# considering a lever machine all advice appreciated



## jimwalsh (Sep 3, 2017)

Hi all

I am in the early stages of choosing a new machine to upgrade from a gaggia classic.

obviously a road well trodden by forum members.

my eye has been caught by the look of the lever machines.

I have a budget for the machine of up to £1000 (grinder will be dealt with separately)

I have seen the La Pavoni professional and the Elektra Micro Casa.

All thoughts suggestions or warnings appreciated. thanks


----------



## gwing (Jul 17, 2017)

Hi Jim,

I had the same sort of budget myself, with that and patience you might just about be able to pick up a used commercial group set machine, something like a Strega, Veloce or (stretching it) an L1. If you haven't the patience to wait and look for an unspecified period I talked last week to Bella Barrista and, although not listed on their site, they have a couple of ex-demo Veloces available which I would guess are £1300 or so.

If the lever bug bites you are very likely to want something better than a Pavoni or Elektra eventually (especially if you hang around here) so, personally I'd regard one of those as a trial machine and aim to pick a used one much cheaper than your budget, aiming to then sell it on later.

Good luck,

Rob.


----------



## jimwalsh (Sep 3, 2017)

gwing said:


> Hi Jim,
> 
> I had the same sort of budget myself, with that and patience you might just about be able to pick up a used commercial group set machine, something like a Strega, Veloce or (stretching it) an L1. If you haven't the patience to wait and look for an unspecified period I talked last week to Bella Barrista and, although not listed on their site, they have a couple of ex-demo Veloces available which I would guess are £1300 or so.
> 
> ...


Hi Rob

ah yes the for just xxx pounds more you could buy this... a slippery slope I remember from other enthusiasms of the past.
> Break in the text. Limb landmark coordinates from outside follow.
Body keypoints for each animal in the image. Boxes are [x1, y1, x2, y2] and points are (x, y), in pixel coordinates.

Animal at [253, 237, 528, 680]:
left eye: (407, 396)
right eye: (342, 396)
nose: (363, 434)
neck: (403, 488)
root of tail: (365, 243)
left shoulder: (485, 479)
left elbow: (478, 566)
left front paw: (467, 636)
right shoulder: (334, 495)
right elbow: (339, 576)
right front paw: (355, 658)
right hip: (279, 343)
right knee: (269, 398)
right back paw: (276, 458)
do you have a link for the Veloce machine just for my curiosity?

cheers

J


----------



## gwing (Jul 17, 2017)

Yes a slippery slope. But your budget is awkward, I'd personally look to spend either a reasonable bit more or substantially less, which would still buy a used Pavoni. Actually, pretty much spot on your budget, you might well find a used Strega.
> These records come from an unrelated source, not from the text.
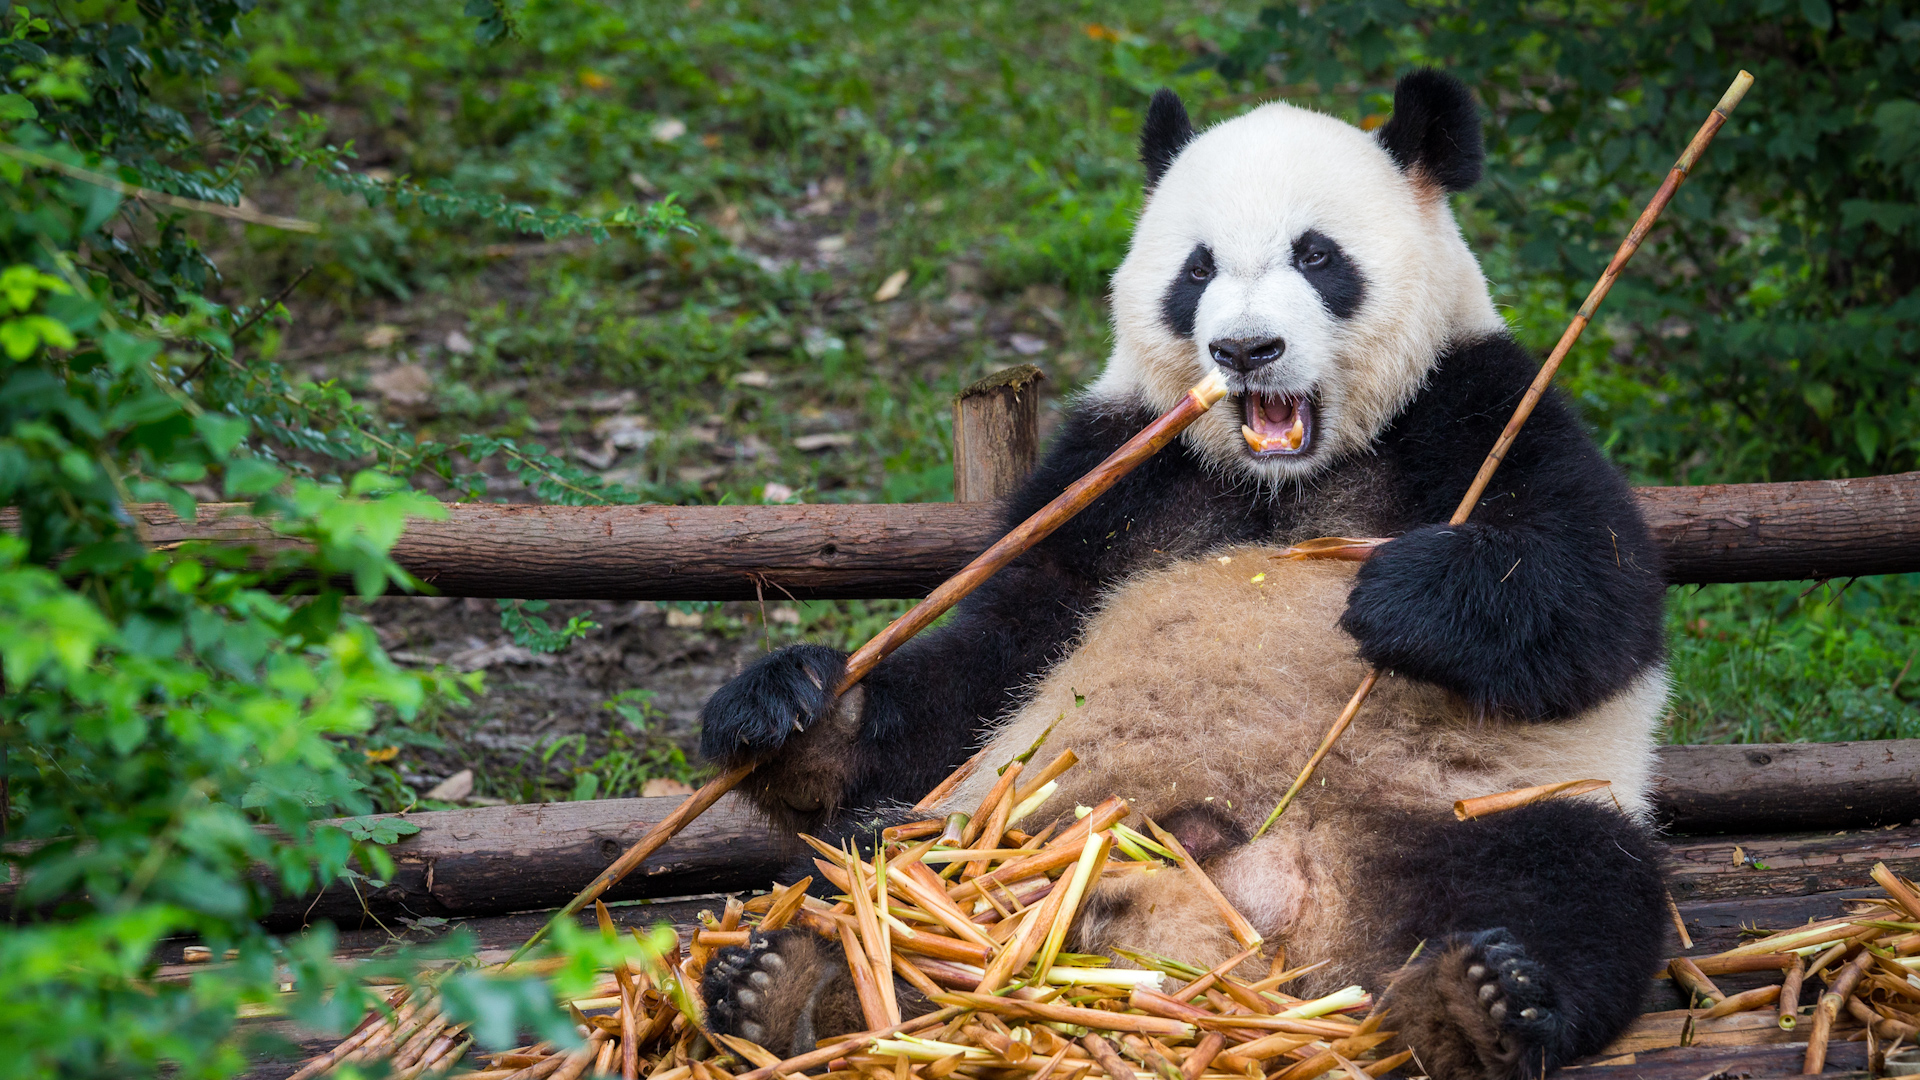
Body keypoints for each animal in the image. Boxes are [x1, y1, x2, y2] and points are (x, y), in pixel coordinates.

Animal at [698, 69, 1674, 1076]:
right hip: (1002, 821)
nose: (1245, 350)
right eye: (1197, 270)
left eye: (1316, 255)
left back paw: (1485, 1003)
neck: (1279, 478)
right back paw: (785, 985)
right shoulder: (1112, 467)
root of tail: (1253, 912)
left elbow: (1597, 593)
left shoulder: (1479, 401)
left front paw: (1397, 598)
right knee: (860, 868)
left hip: (1463, 807)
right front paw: (791, 710)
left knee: (1573, 878)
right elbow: (999, 649)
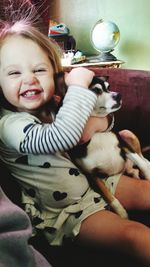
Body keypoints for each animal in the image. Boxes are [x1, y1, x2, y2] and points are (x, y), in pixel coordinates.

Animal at [54, 73, 150, 220]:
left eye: (108, 87)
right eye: (96, 90)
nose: (119, 95)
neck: (96, 133)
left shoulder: (124, 145)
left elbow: (141, 163)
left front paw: (149, 174)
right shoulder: (91, 175)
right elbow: (108, 195)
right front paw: (121, 212)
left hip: (127, 133)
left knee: (143, 158)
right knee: (134, 170)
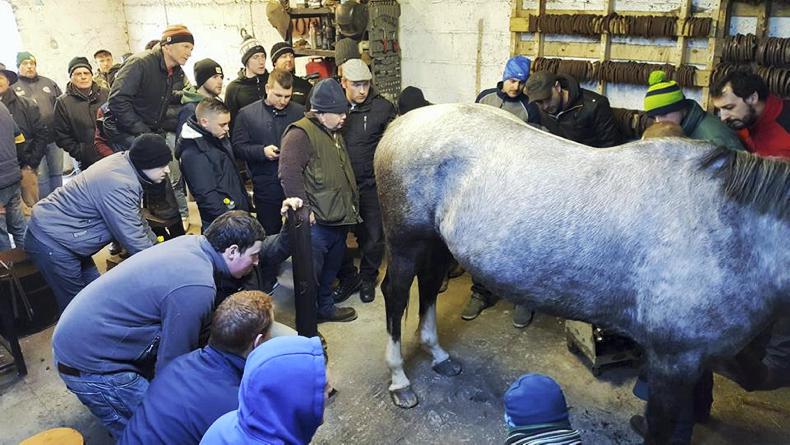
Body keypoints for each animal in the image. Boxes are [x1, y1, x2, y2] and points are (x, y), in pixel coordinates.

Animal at [374, 103, 790, 444]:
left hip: (436, 243)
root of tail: (401, 122)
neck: (722, 224)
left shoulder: (694, 360)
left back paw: (439, 355)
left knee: (429, 287)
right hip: (407, 239)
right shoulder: (674, 361)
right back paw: (400, 381)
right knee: (396, 294)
Here is a link to the current Quickmill machine which is almost identical to the Veloces imported here by Bella Barrista. The linked model does however have a PID which after testing was dropped as unnecessary from the the UK Veloces. Have a search here for 'Veloce' to read up on their history if interested.

http://www.quickmill.it/eng/domestic-coffee-machines-traditional-professional-quick-mill-model-rapida-0987.aspx


----------



## jimwalsh (Sep 3, 2017)

thanks for that.

argh will search behind the sofa for pennies.


----------